Indwelling catheters can be uncomfortable and inhibit mobility. They can also lead to serious complications and infections. The
indwelling catheter quality measure
(QM) reports the percentage of residents who had an indwelling catheter at any time during the 7-day look-back period. The denominator of this QM includes all long-stay residents with a selected target assessment, except those with the following exclusions:
- Target assessment is an admission assessment or a Prospective Payment System (PPS), 5-day, or readmissions assessment.
- Assessment indicates indwelling catheter status is missing.
- Assessment shows resident has a diagnosis of neurogenic bladder and/or obstruction and these diagnoses are coded on the Minimum Data Set (MDS).

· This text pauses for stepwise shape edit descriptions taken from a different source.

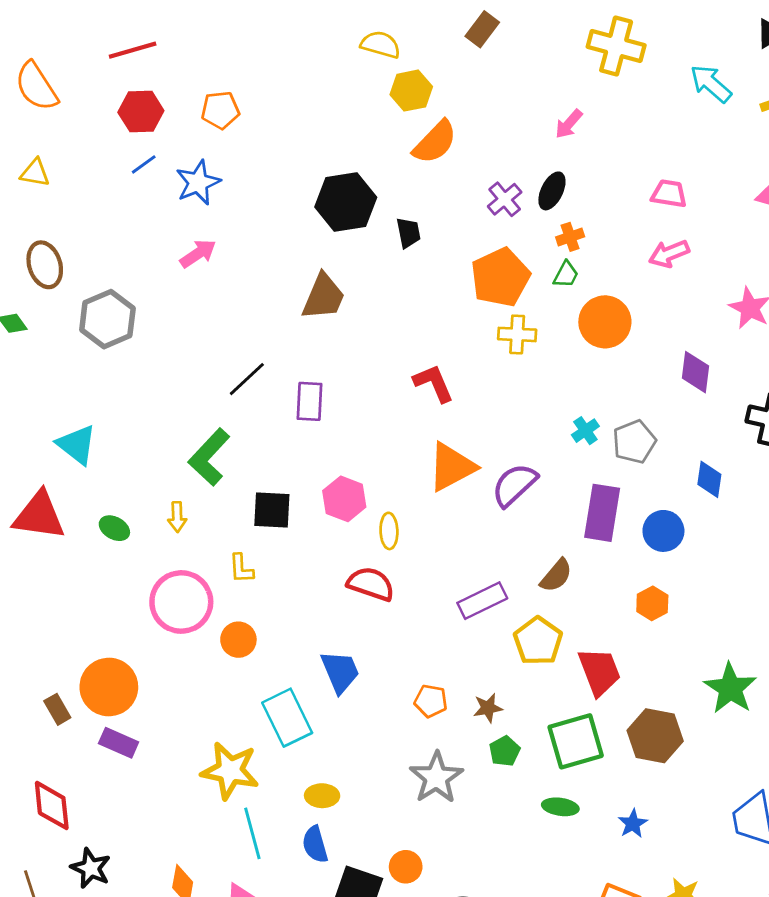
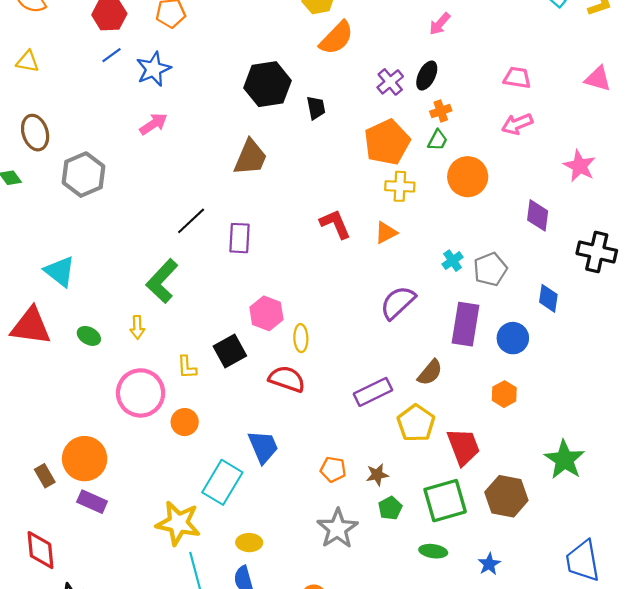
orange triangle: (452, 467) -> (386, 233), moved, size x0.6
black square: (272, 510) -> (230, 351), moved, turned -32
cyan rectangle: (287, 718) -> (222, 482), turned 57

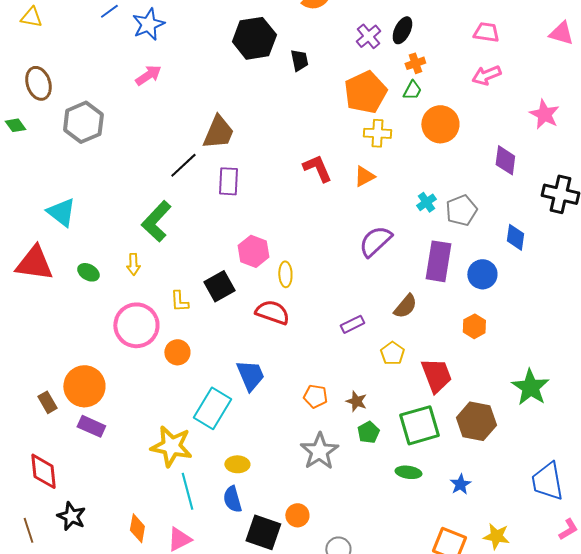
brown trapezoid: (250, 157) -> (218, 132), moved
purple rectangle: (373, 392) -> (352, 324), size x0.7
yellow pentagon: (416, 423) -> (392, 353), size x0.7
brown star: (377, 475) -> (356, 401), turned 30

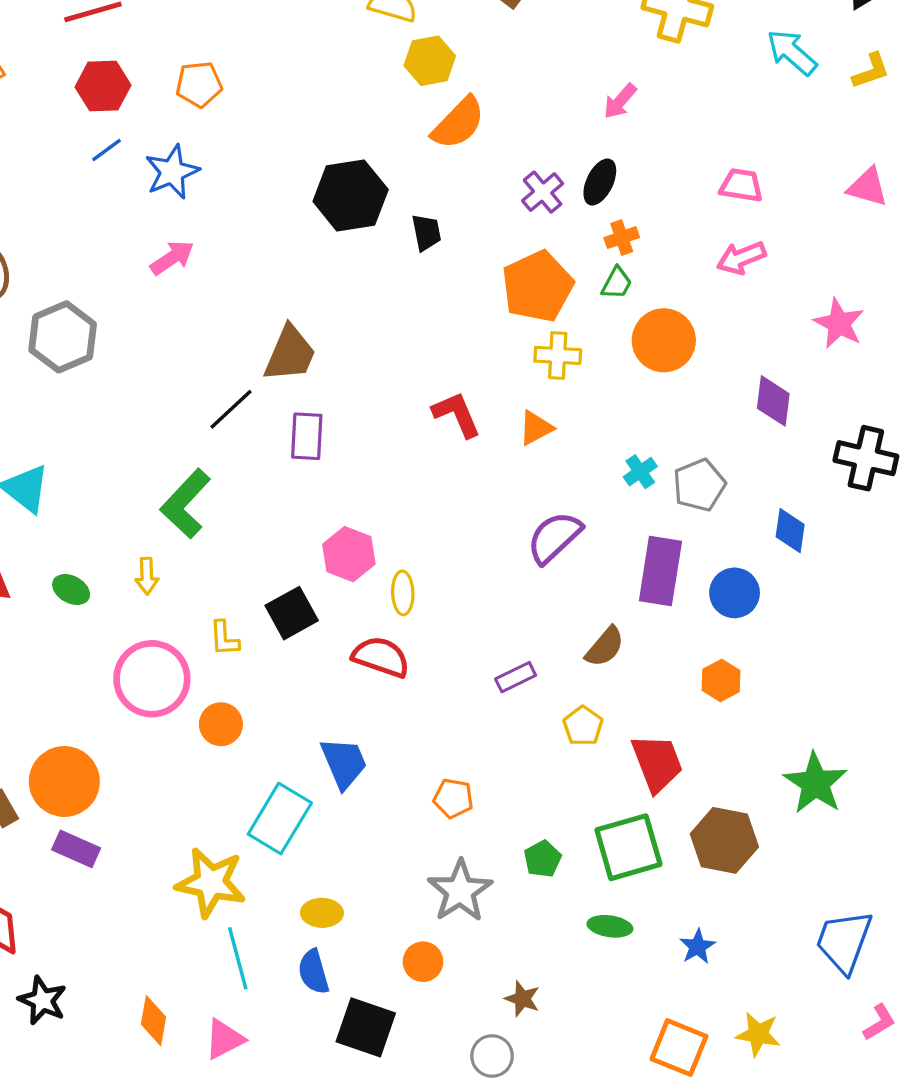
brown star: (356, 401) -> (522, 999), moved
blue trapezoid: (547, 481) -> (844, 941), turned 30
orange circle: (297, 515) -> (423, 962), moved

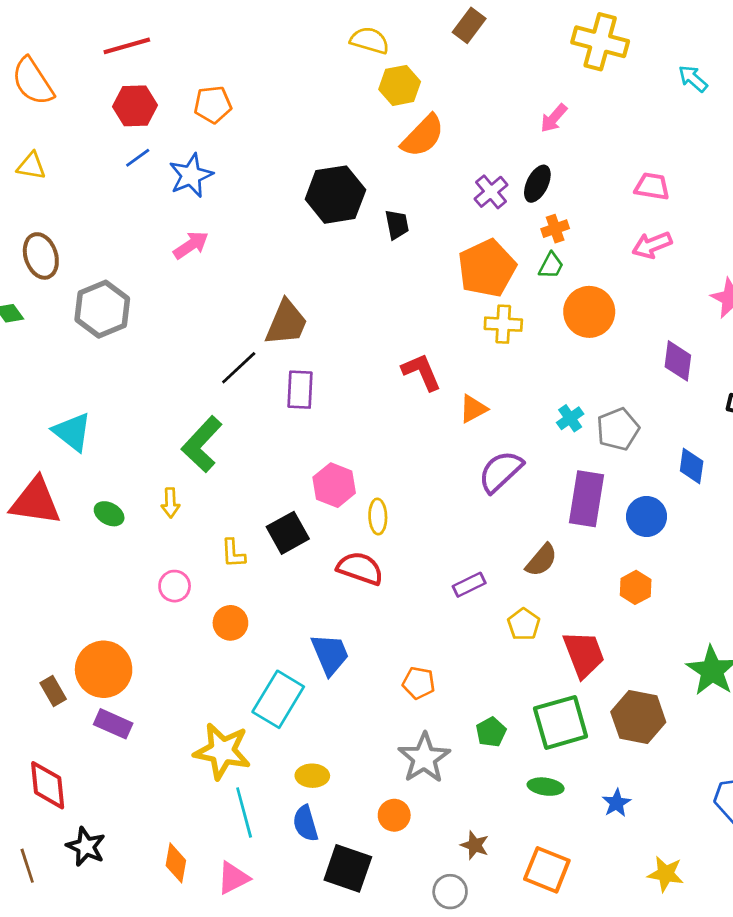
cyan arrow: (792, 52) -> (693, 79), size x0.7
orange triangle: (536, 428) -> (473, 409), moved
pink circle: (152, 679) -> (175, 586), size x0.5
orange square: (679, 1048) -> (547, 870), moved

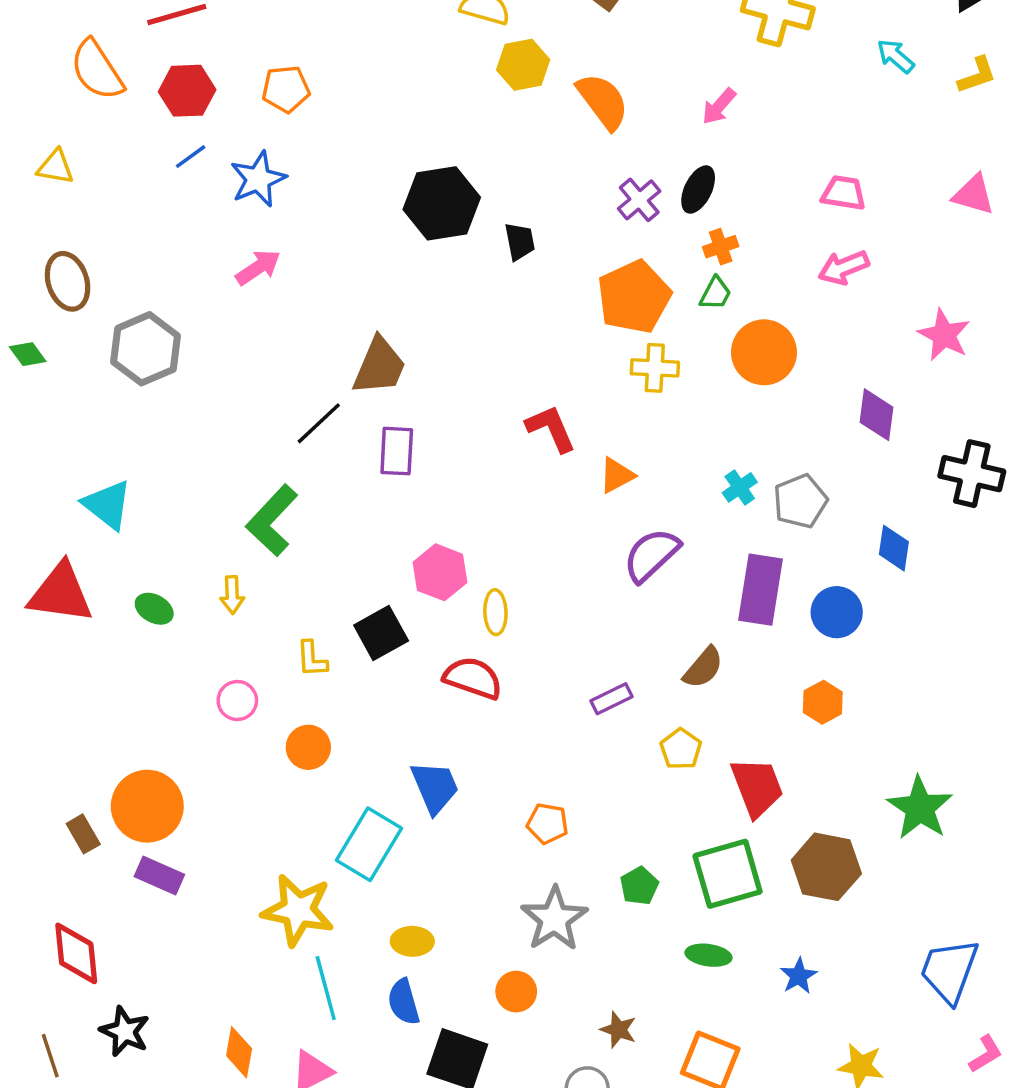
orange semicircle: (33, 81) -> (97, 70), moved
orange semicircle: (423, 136) -> (603, 101), moved, turned -81

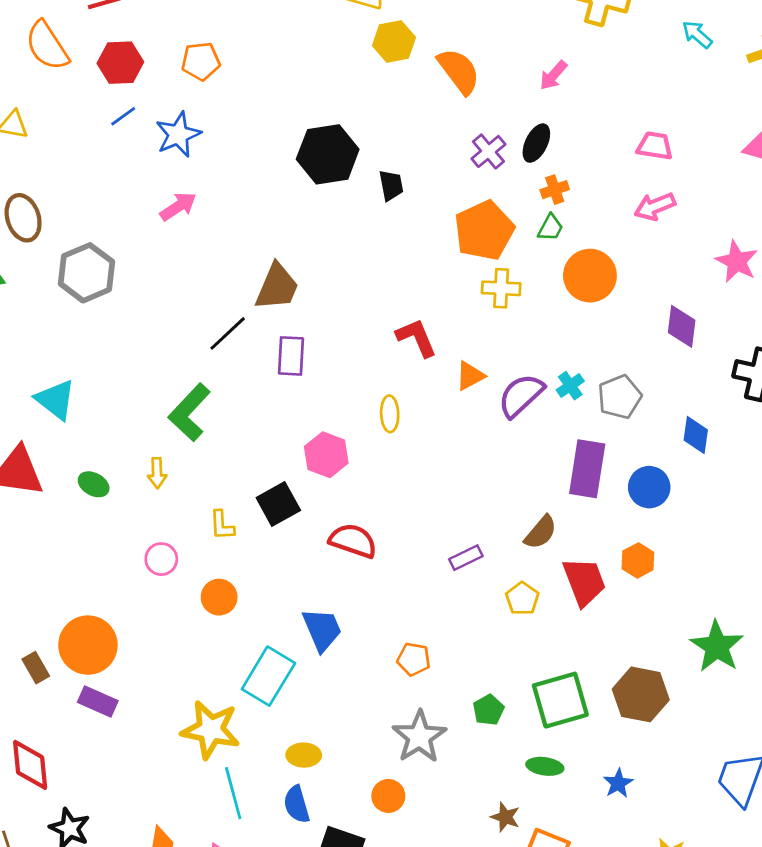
purple semicircle: (651, 555) -> (521, 395), moved
yellow ellipse: (495, 612) -> (390, 414), moved
red trapezoid: (757, 787) -> (584, 582), moved
brown star: (618, 1030) -> (505, 817), moved

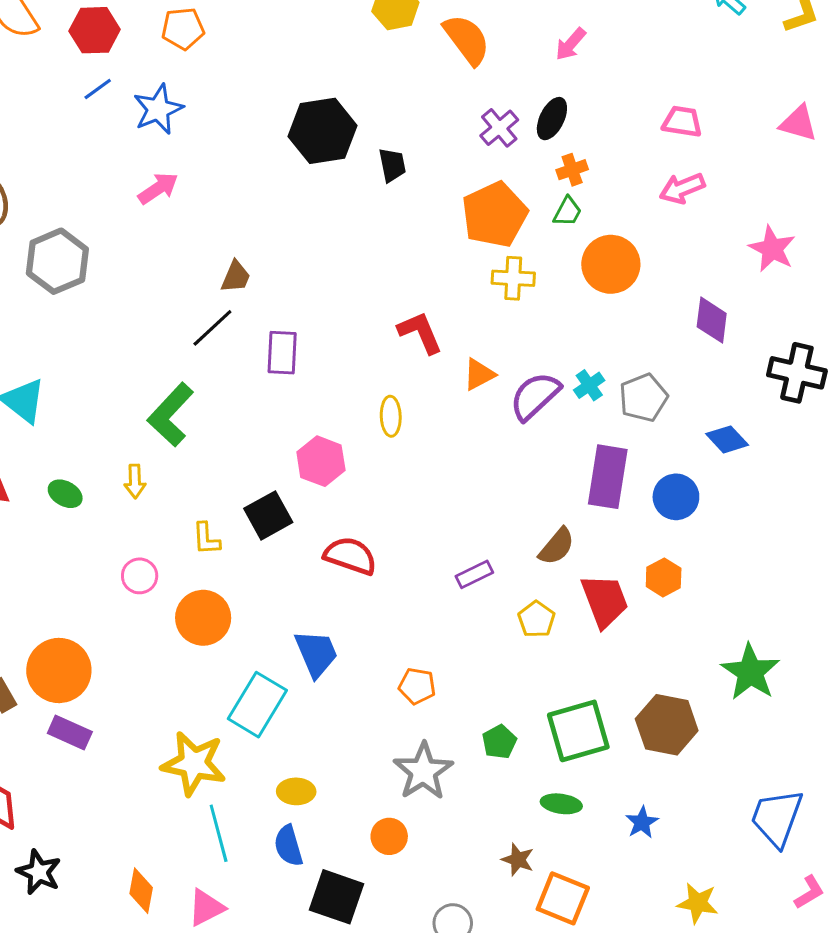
brown trapezoid: (277, 287) -> (236, 277), moved, size x0.6
blue diamond: (696, 435) -> (727, 439), turned -51
orange circle: (219, 597) -> (203, 618), size x1.4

Performance Improvement Project (PIP)
teams should assess whether residents with catheters really require them based on specific diagnoses and conditions. PIP teams should work to improve their indwelling catheter QM and consider some of these questions to help their quality improvement efforts:
- Was the MDS coded per Resident Assessment Instrument requirements?
- Did the resident have a diagnosis of neurogenic bladder and/or obstruction and was this coded on the MDS?
- Is it possible to complete post-void residuals or straight catheterization to eliminate the use of the indwelling catheter?
Additionally, PIP teams must ensure their PIP goal to lower the use of indwelling catheters is clearly communicated and involves all staff members, residents, and families.